**PROVIDED PASSAGE**
They are to be lamented, no doubt; but who expects perfection from human frailty? The church knows  
how to wait, and she knows that she is never in this world to expect that even her own children will never  
place any obstacle in her way, or refuse her the freedom which she has the right to demand.
 The doctrine of the obligation of the  government to avoid doing anything against the religion of the  
citizen, and to protect everyone in the free and full enjoyment of his religion, whether Catholic or  
Protestant, is widely different from the doctrine, that the state ignores all religion, recognizes no  
religious rights, and is free to pursue its own policy in utter contempt of the consciences of its citizens  
which, unhappily, not a few among us are beginning to regards as the American doctrine of religious  
liberty. The government has never adopted this tyrannical doctrine, and it is to be devoutly hoped that  
it never will, for it is the denial, not the assertion, of religious liberty. It is the doctrine of the  
old French Jacobins, of Sardinian and Spanish spoliators of the church, of European red-republicans, and of  
American  Know-Nothings. It is the liberty of infidelity and the slavery of religion, as repugnant to  
the principles formerly avowed by the American Protestants, as to those always insisted on by the  
Catholic Church. It emancipates the state from all moral law, from all obligation to maintain individual  
rights, and is neither more nor less than political atheism. It is our frequent and earnest protest  
against this immoral and damnable doctrine, that has led some of our readers to infer that we are opposed to  
religious liberty, and are claiming for our church a state sanction, and which has in certain quarters  
created such an outcry against us. Unhappily, there are comparatively few   who have any clear,  
profound, and just understanding of the real significance of religious liberty. The phrase "religious  
liberty" is popular, and men use it and hear it, without attaching to it any precise meaning. Few,  
moreover, in this fast age will stop to listen to any explanations of its real import. Religious   
liberty means that religion has rights; and rights, if we have a government, which government is bound to  
respect and vindicate against all gainsayers. But so little is this considered, that our Know-Nothings  
have the impudence to profess themselves the defenders of religious liberty in the same breath that they  
avow their intention to exclude Catholics from office, and to deny them, on account of their Catholicity,  
equal rights as citizens: what can better prove, that they know not or heed not the meaning of the words  
they use, and that religious liberty with them, means, if any thing, the denial of religious liberty, and  
the absolute right of the state to trample on the conscience   of the citizen? They have the still  
greater impudence, too, to call themselves Americans, and par excellence, the American party. The great   
boast of Americans is, that their government is founded on the equal right of all men, and that it protects  
the equal rights of all its citizens. But what dearer or more sacred right than the right of conscience?

**WORK REQUEST**
From the passage on religious liberty, write out word for word the part that begins with the words "They are to" and ends with "right to demand.".

**AVAILABLE DATA**
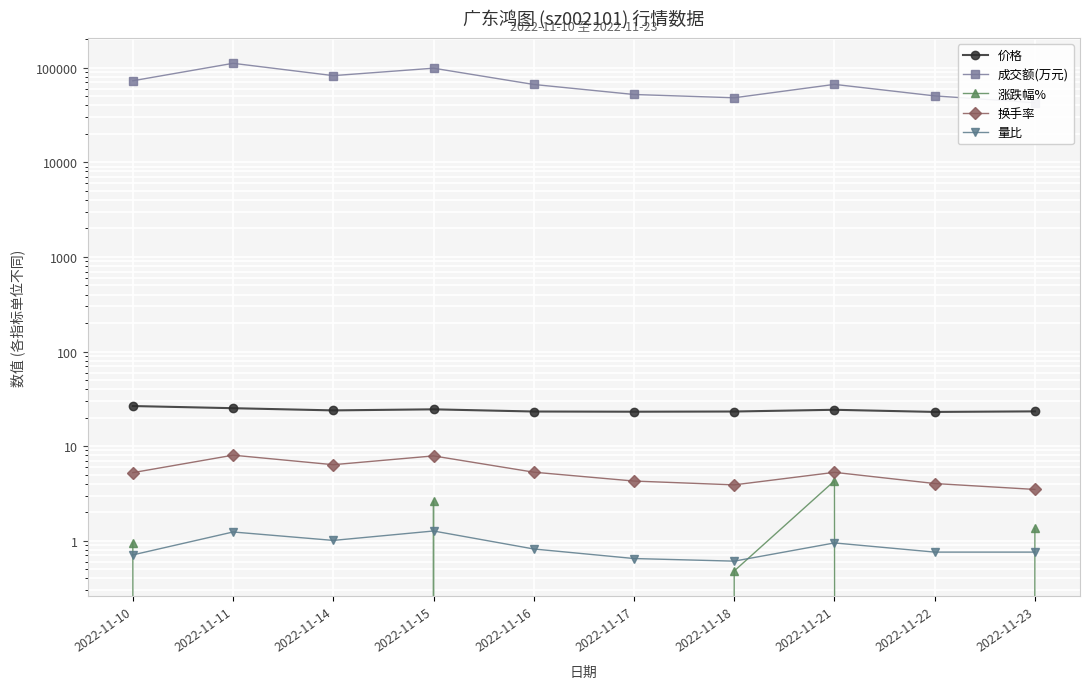

Which series has the largest total across all categories?

成交额(万元)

**TASK SOLUTION**
They are to be lamented, no doubt; but who expects perfection from human frailty? The church knows  
how to wait, and she knows that she is never in this world to expect that even her own children will never  
place any obstacle in her way, or refuse her the freedom which she has the right to demand.